Comparison with librosa and openSMILE¶
pyvoicebox, librosa, and openSMILE cover overlapping but fundamentally different parts of audio processing:
- pyvoicebox — speech engineering: LPC, enhancement, quality metrics, classical speech analysis.
- librosa — music information retrieval: beat tracking, chroma, CQT, harmonic/percussive separation.

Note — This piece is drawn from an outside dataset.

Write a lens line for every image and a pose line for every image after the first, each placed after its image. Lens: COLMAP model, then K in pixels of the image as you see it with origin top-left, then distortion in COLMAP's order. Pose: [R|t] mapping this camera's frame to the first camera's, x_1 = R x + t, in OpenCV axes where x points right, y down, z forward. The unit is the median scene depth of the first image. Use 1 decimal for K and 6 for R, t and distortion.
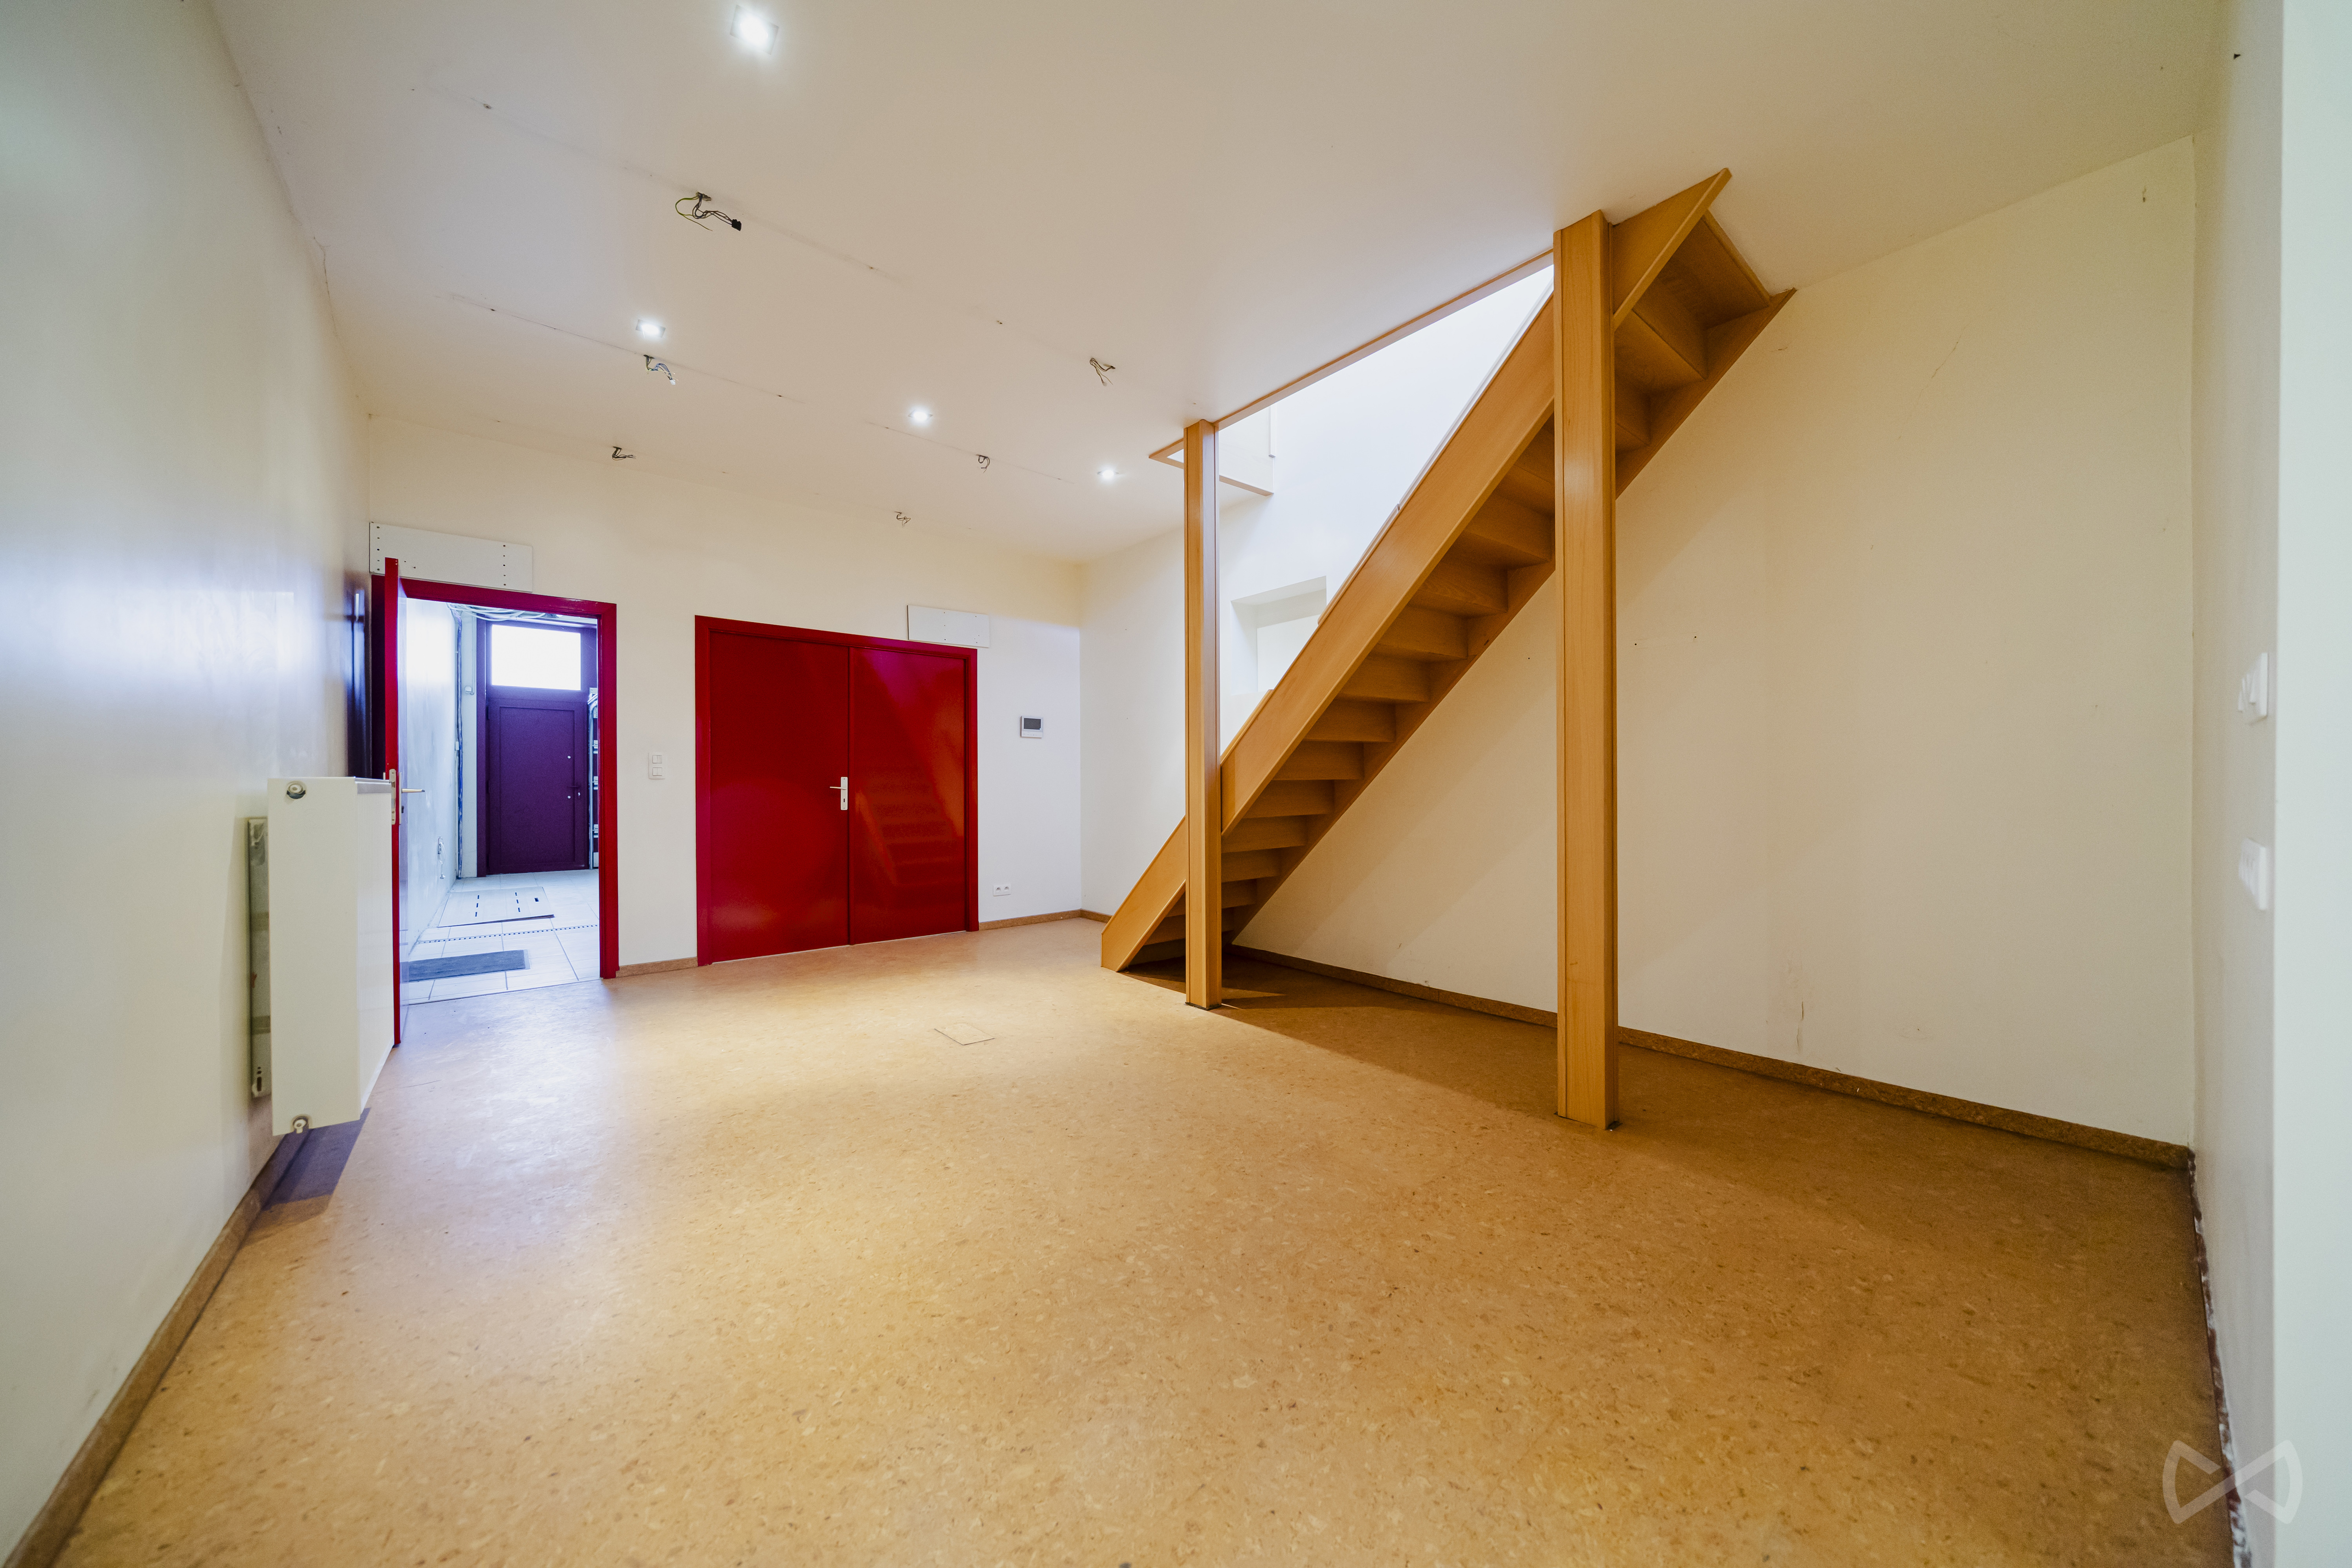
lens RADIAL K [[799.9, 0, 1180.6], [0, 799.9, 786.0], [0, 0, 1]] dist [0.002770, -0.000832]
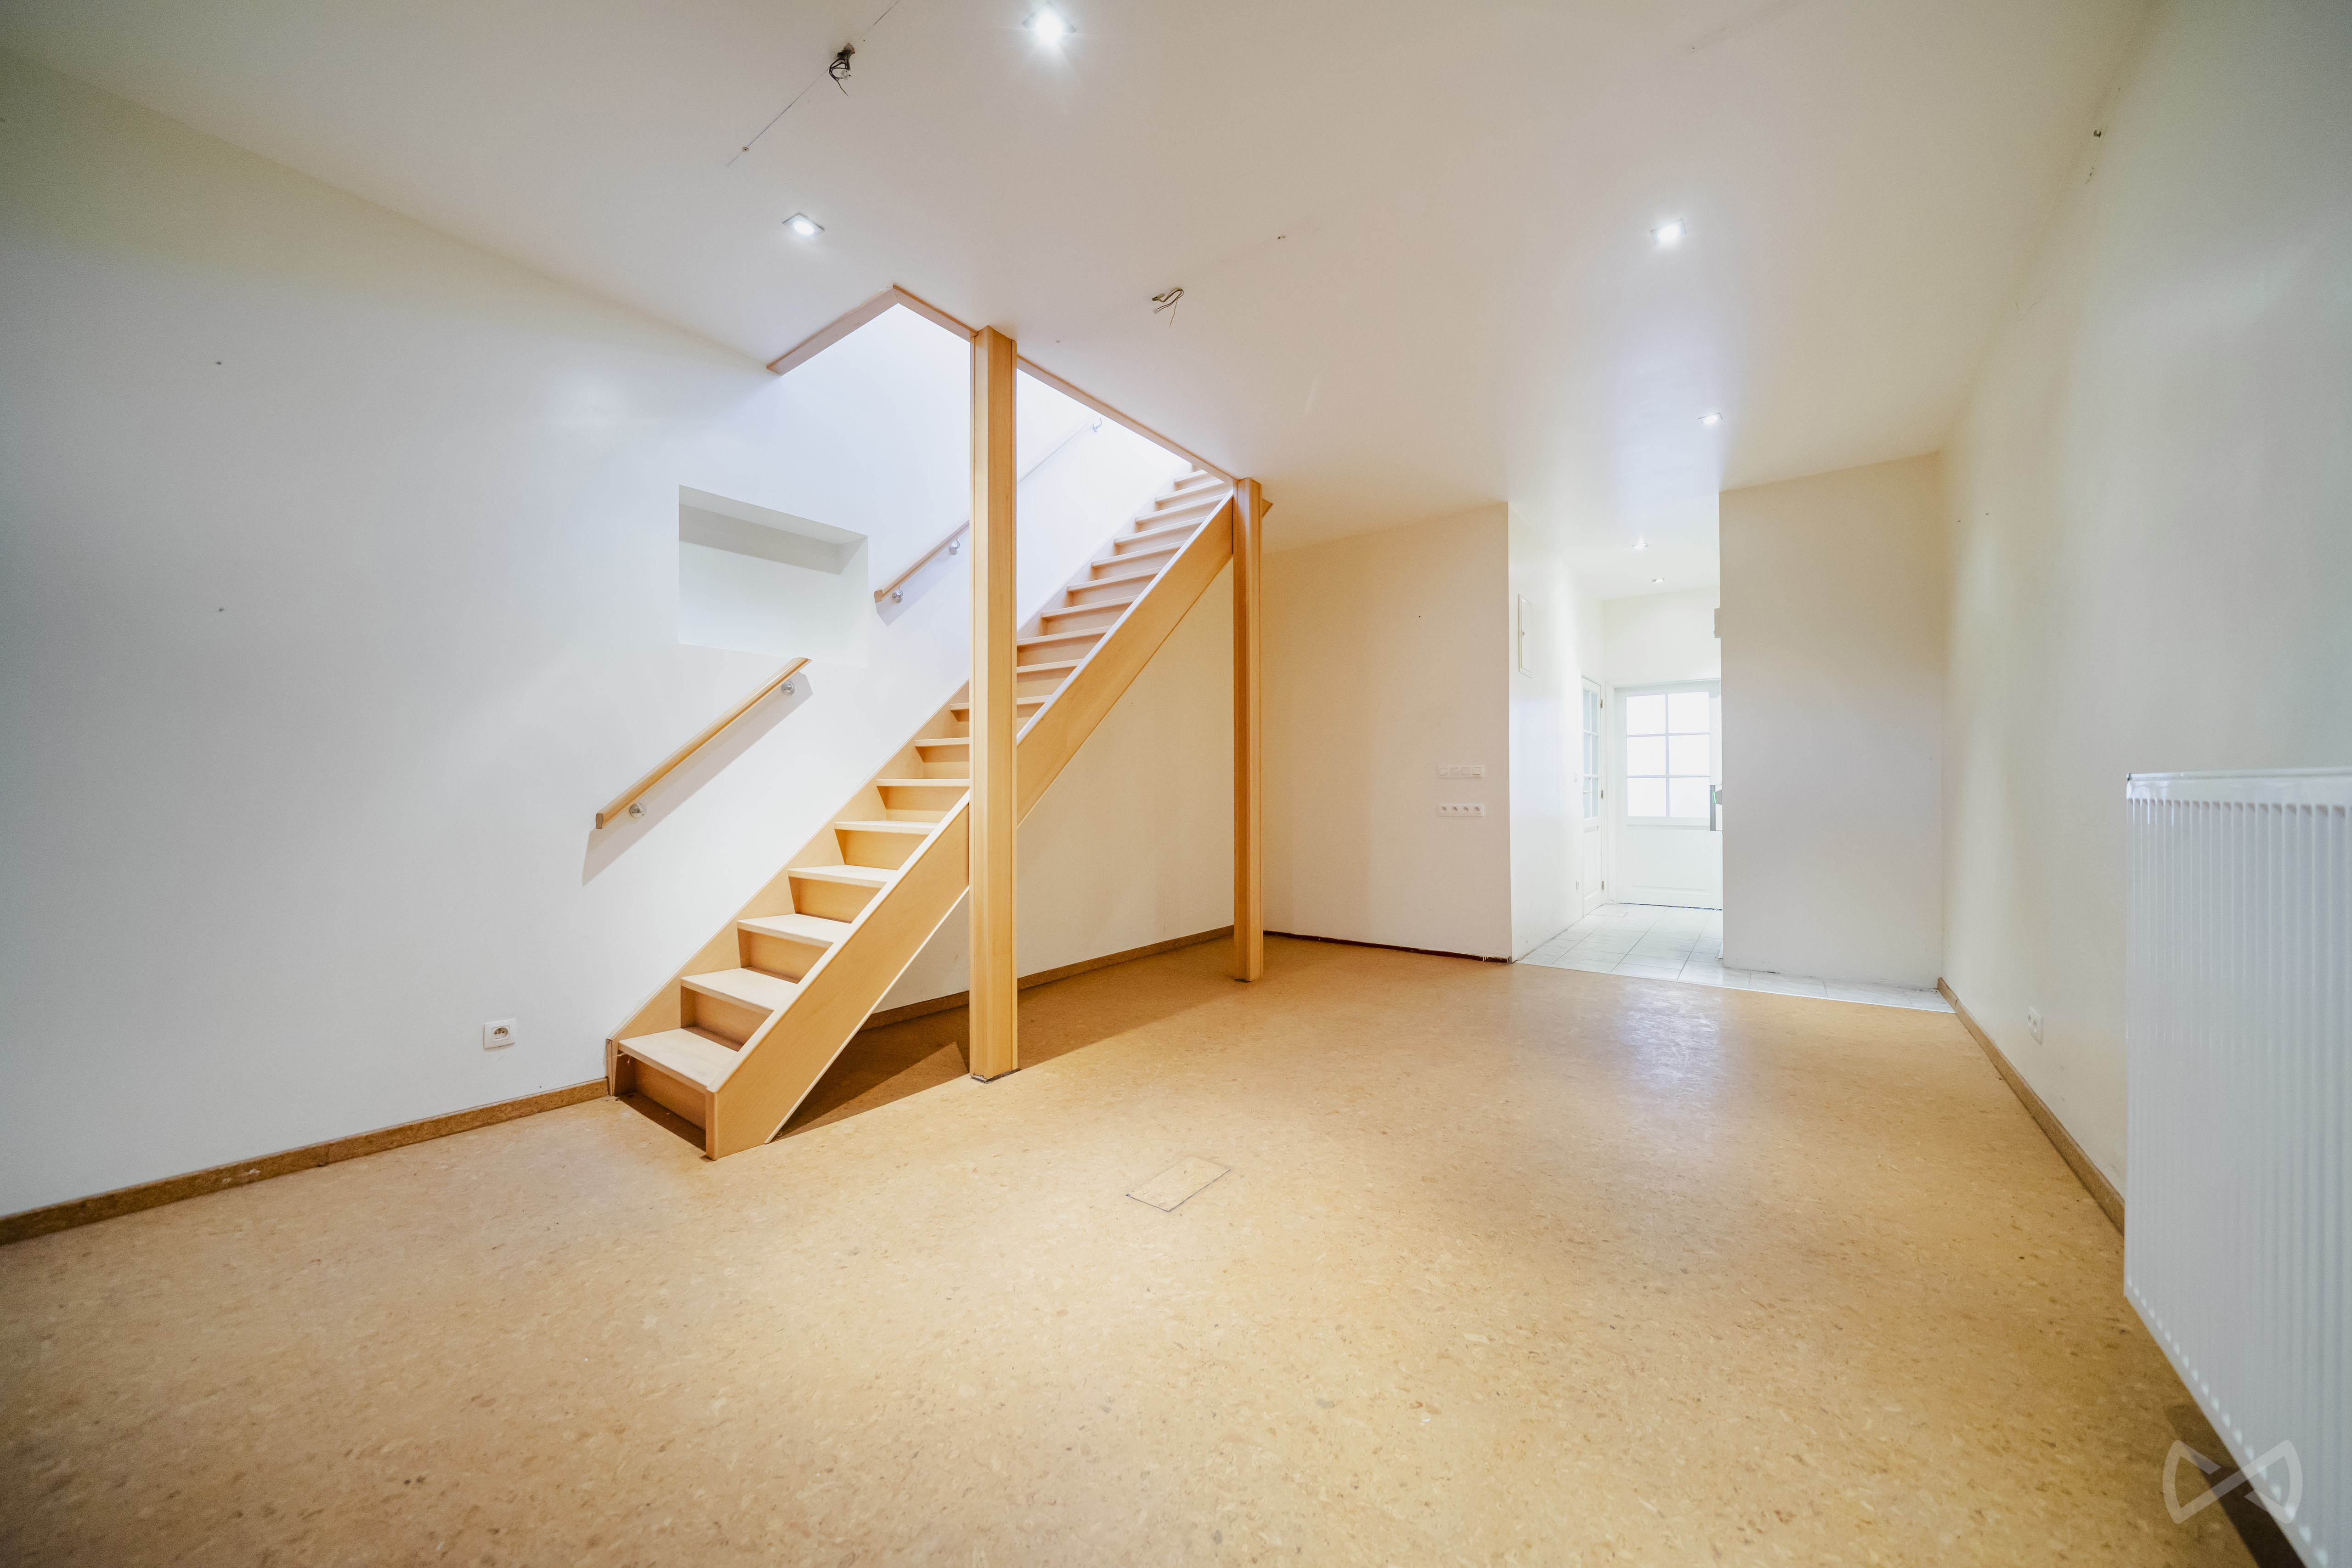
lens RADIAL K [[799.9, 0, 1183.2], [0, 799.9, 788.8], [0, 0, 1]] dist [0.002770, -0.000832]
pose [[-0.229232, 0.007799, 0.973341, -0.972423], [0.002593, 0.999969, -0.007402, 0.000614], [-0.973368, 0.000827, -0.229245, 1.242141]]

- openSMILE — reproducible paralinguistic features for affective computing, with a C++ real-time core.
Feature comparison¶
| pyvoicebox | librosa | openSMILE | |
|---|---|---|---|
| License | LGPL-3.0 | ISC | Dual — free for research, commercial licence required from audEERING |
| LPC analysis (60+ representations) | Full suite | lpc() only |
Internal, not exposed |
| Speech enhancement (MMSE, spectral subtraction, dereverb) | Full | None | None |
| Psychoacoustic quality metrics (PESQ, SII, STOI, phon/sone) | Full | None | None |
| Gaussian mixtures (fit, score, merge, divergence) | Full | None | None |
| Pitch detection | PEFAC, RAPT, DYPSA | pYIN | SHS, SWIPE', ACF |
| Standardised feature sets (ComParE, eGeMAPS) | None | None | Full |
| MIR features (chroma, CQT, beat tracking) | None | Full | Partial |
| Real-time / embedded deployment | No | No | Yes (C++) |
| MFCC / mel spectrogram | Yes | Yes | Yes |
When to use which¶
Use pyvoicebox when you need speech-specific processing (LPC, enhancement, quality metrics) or are porting MATLAB code that depends on VOICEBOX.
Use librosa for music information retrieval and quick audio-ML prototyping.
Use openSMILE when you need reproducible paralinguistic feature sets (ComParE, eGeMAPS) or real-time deployment — but check the commercial licence if you're not using it for academic research.
Using them together¶
These tools complement each other. A common pipeline might be:
- pyvoicebox — clean noisy speech with
v_ssubmmse, estimate noise withv_estnoiseg - openSMILE — extract eGeMAPS features from the cleaned speech
- librosa — generate mel spectrogram features for a CNN classifier
- scikit-learn / PyTorch — train the final model
Or in a speech quality assessment pipeline:
- librosa — load audio from various formats
- pyvoicebox — compute PESQ scores (
v_pesq2mos), segmental SNR (v_snrseg), active speech level (v_activlev)